▸ Task goal
What you submit must be an exact copy of the listing below, with no images in it.

▸ Data for the task
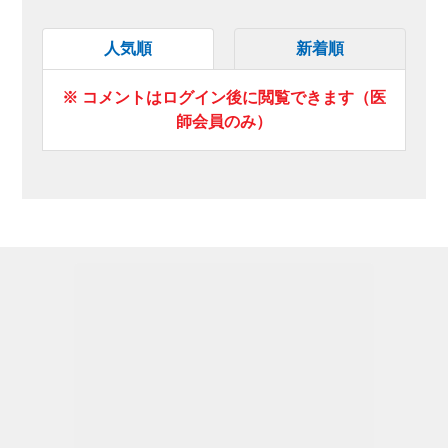
人気順
新着順
※ コメントはログイン後に閲覧できます（医
師会員のみ）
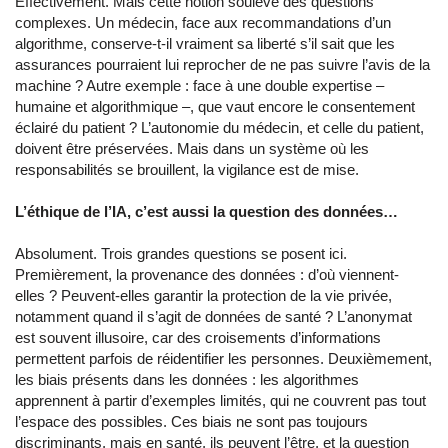
Effectivement. Mais cette notion soulève des questions
complexes. Un médecin, face aux recommandations d’un
algorithme, conserve-t-il vraiment sa liberté s’il sait que les
assurances pourraient lui reprocher de ne pas suivre l’avis de la
machine ? Autre exemple : face à une double expertise –
humaine et algorithmique –, que vaut encore le consentement
éclairé du patient ? L’autonomie du médecin, et celle du patient,
doivent être préservées. Mais dans un système où les
responsabilités se brouillent, la vigilance est de mise.
L’éthique de l’IA, c’est aussi la question des données…
Absolument. Trois grandes questions se posent ici.
Premièrement, la provenance des données : d’où viennent-
elles ? Peuvent-elles garantir la protection de la vie privée,
notamment quand il s’agit de données de santé ? L’anonymat
est souvent illusoire, car des croisements d’informations
permettent parfois de réidentifier les personnes. Deuxièmement,
les biais présents dans les données : les algorithmes
apprennent à partir d’exemples limités, qui ne couvrent pas tout
l’espace des possibles. Ces biais ne sont pas toujours
discriminants, mais en santé, ils peuvent l’être, et la question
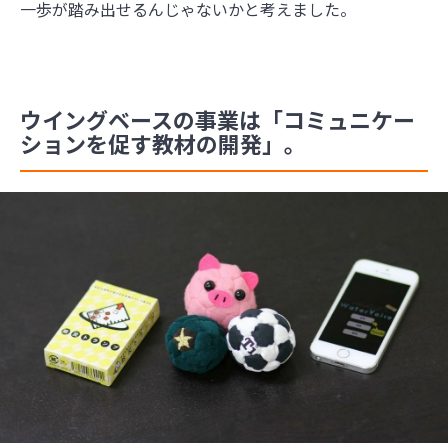
一歩が踏み出せるんじゃないかと考えました。
ウイングベースの事業は「コミュニケー
ションを促す教材の開発」。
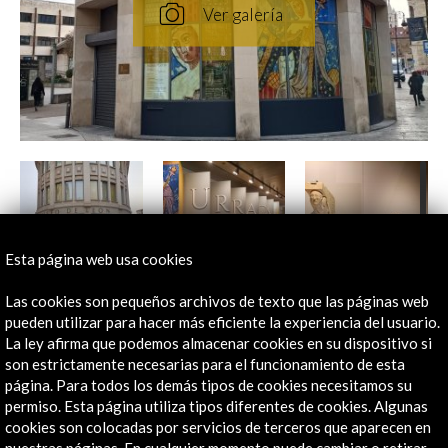
Esta página web usa cookies
Las cookies son pequeños archivos de texto que las páginas web
pueden utilizar para hacer más eficiente la experiencia del usuario.
La ley afirma que podemos almacenar cookies en su dispositivo si
son estrictamente necesarias para el funcionamiento de esta
página. Para todos los demás tipos de cookies necesitamos su
permiso. Esta página utiliza tipos diferentes de cookies. Algunas
cookies son colocadas por servicios de terceros que aparecen en
nuestras páginas. En cualquier momento puede cambiar o retirar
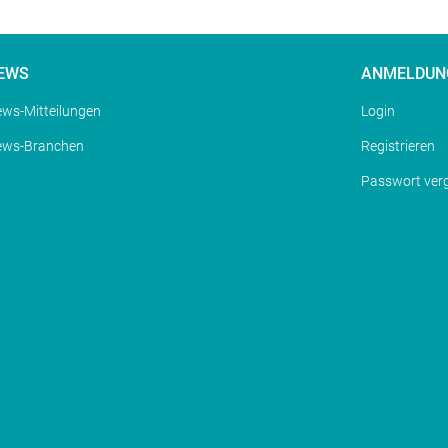
EWS
ANMELDUN
ws-Mitteilungen
Login
ews-Branchen
Registrieren
Passwort ver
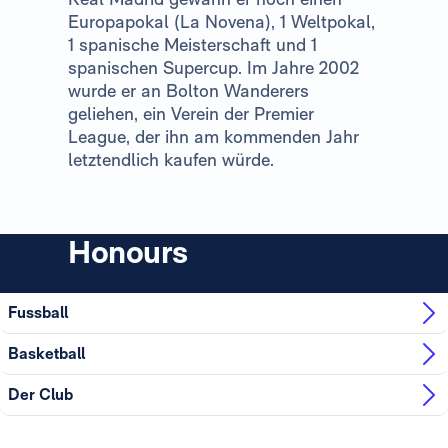
Europapokal (La Novena), 1 Weltpokal,
1 spanische Meisterschaft und 1
spanischen Supercup. Im Jahre 2002
wurde er an Bolton Wanderers
geliehen, ein Verein der Premier
League, der ihn am kommenden Jahr
letztendlich kaufen würde.
Honours
Fussball
Basketball
Der Club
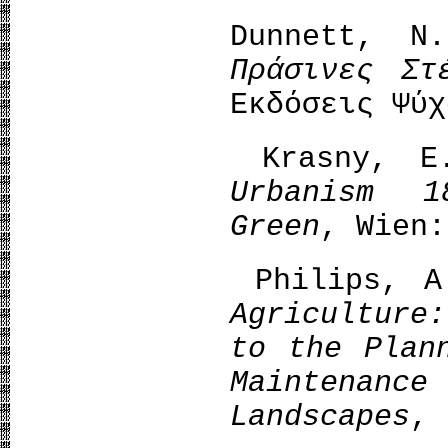
Dunnett, N
Πράσινες Στ
Εκδόσεις Ψύχ
Krasny, E
Urbanism 
Green
, Wien:
Philips, A
Agriculture
to the Plan
Maintenance
Landscapes
, 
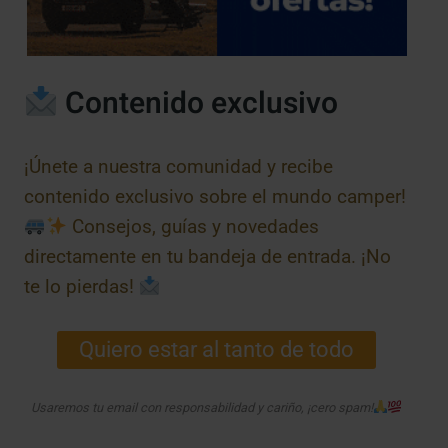
Contenido exclusivo
¡Únete a nuestra comunidad y recibe
contenido exclusivo sobre el mundo camper!
Consejos, guías y novedades
directamente en tu bandeja de entrada. ¡No
te lo pierdas!
Quiero estar al tanto de todo
Usaremos tu email con responsabilidad y cariño, ¡cero spam!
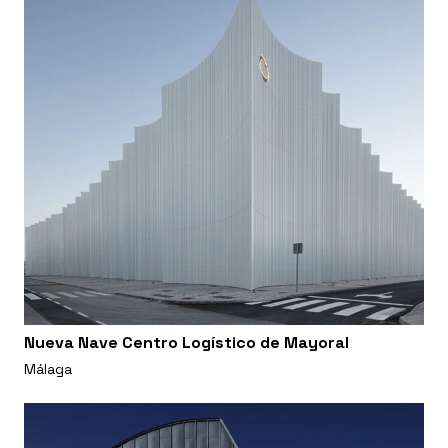
Nueva Nave Centro Logístico de Mayoral
Málaga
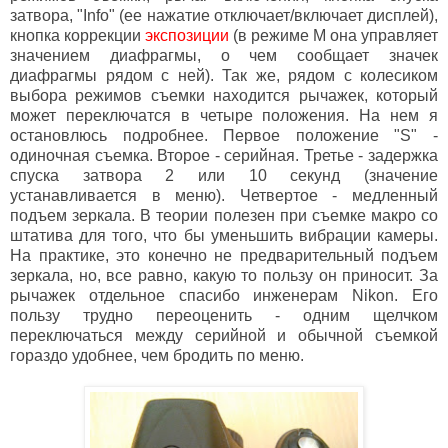
затвора, "Info" (ее нажатие отключает/включает дисплей),
кнопка коррекции
экспозиции
(в режиме M она управляет
значением диафрагмы, о чем сообщает значек
диафрагмы рядом с ней). Так же, рядом с колесиком
выбора режимов съемки находится рычажек, который
может переключатся в четыре положения. На нем я
остановлюсь подробнее. Первое положение "S" -
одиночная съемка. Второе - серийная. Третье - задержка
спуска затвора 2 или 10 секунд (значение
устанавливается в меню). Четвертое - медленный
подъем зеркала. В теории полезен при съемке макро со
штатива для того, что бы уменьшить вибрации камеры.
На практике, это конечно не предварительный подъем
зеркала, но, все равно, какую то пользу он приносит. За
рычажек отдельное спасибо инженерам Nikon. Его
пользу трудно переоценить - одним щелчком
переключаться между серийной и обычной съемкой
гораздо удобнее, чем бродить по меню.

▸ Output of the task
人気順
新着順
※ コメントはログイン後に閲覧できます（医
師会員のみ）
Effectivement. Mais cette notion soulève des questions
complexes. Un médecin, face aux recommandations d’un
algorithme, conserve-t-il vraiment sa liberté s’il sait que les
assurances pourraient lui reprocher de ne pas suivre l’avis de la
machine ? Autre exemple : face à une double expertise –
humaine et algorithmique –, que vaut encore le consentement
éclairé du patient ? L’autonomie du médecin, et celle du patient,
doivent être préservées. Mais dans un système où les
responsabilités se brouillent, la vigilance est de mise.
L’éthique de l’IA, c’est aussi la question des données…
Absolument. Trois grandes questions se posent ici.
Premièrement, la provenance des données : d’où viennent-
elles ? Peuvent-elles garantir la protection de la vie privée,
notamment quand il s’agit de données de santé ? L’anonymat
est souvent illusoire, car des croisements d’informations
permettent parfois de réidentifier les personnes. Deuxièmement,
les biais présents dans les données : les algorithmes
apprennent à partir d’exemples limités, qui ne couvrent pas tout
l’espace des possibles. Ces biais ne sont pas toujours
discriminants, mais en santé, ils peuvent l’être, et la question
一歩が踏み出せるんじゃないかと考えました。
ウイングベースの事業は「コミュニケー
ションを促す教材の開発」。
Esta página web usa cookies
Las cookies son pequeños archivos de texto que las páginas web
pueden utilizar para hacer más eficiente la experiencia del usuario.
La ley afirma que podemos almacenar cookies en su dispositivo si
son estrictamente necesarias para el funcionamiento de esta
página. Para todos los demás tipos de cookies necesitamos su
permiso. Esta página utiliza tipos diferentes de cookies. Algunas
cookies son colocadas por servicios de terceros que aparecen en
nuestras páginas. En cualquier momento puede cambiar o retirar
EWS
ANMELDUN
ws-Mitteilungen
Login
ews-Branchen
Registrieren
Passwort ver
Europapokal (La Novena), 1 Weltpokal,
1 spanische Meisterschaft und 1
spanischen Supercup. Im Jahre 2002
wurde er an Bolton Wanderers
geliehen, ein Verein der Premier
League, der ihn am kommenden Jahr
letztendlich kaufen würde.
Honours
Fussball
Basketball
Der Club
Dunnett, N
Πράσινες Στ
Εκδόσεις Ψύχ
Krasny, E
Urbanism 
Green
, Wien:
Philips, A
Agriculture
to the Plan
Maintenance
Landscapes
, 
Contenido exclusivo
¡Únete a nuestra comunidad y recibe
contenido exclusivo sobre el mundo camper!
Consejos, guías y novedades
directamente en tu bandeja de entrada. ¡No
te lo pierdas!
Quiero estar al tanto de todo
Usaremos tu email con responsabilidad y cariño, ¡cero spam!
Nueva Nave Centro Logístico de Mayoral
Málaga
затвора, "Info" (ее нажатие отключает/включает дисплей),
кнопка коррекции
экспозиции
(в режиме M она управляет
значением диафрагмы, о чем сообщает значек
диафрагмы рядом с ней). Так же, рядом с колесиком
выбора режимов съемки находится рычажек, который
может переключатся в четыре положения. На нем я
остановлюсь подробнее. Первое положение "S" -
одиночная съемка. Второе - серийная. Третье - задержка
спуска затвора 2 или 10 секунд (значение
устанавливается в меню). Четвертое - медленный
подъем зеркала. В теории полезен при съемке макро со
штатива для того, что бы уменьшить вибрации камеры.
На практике, это конечно не предварительный подъем
зеркала, но, все равно, какую то пользу он приносит. За
рычажек отдельное спасибо инженерам Nikon. Его
пользу трудно переоценить - одним щелчком
переключаться между серийной и обычной съемкой
гораздо удобнее, чем бродить по меню.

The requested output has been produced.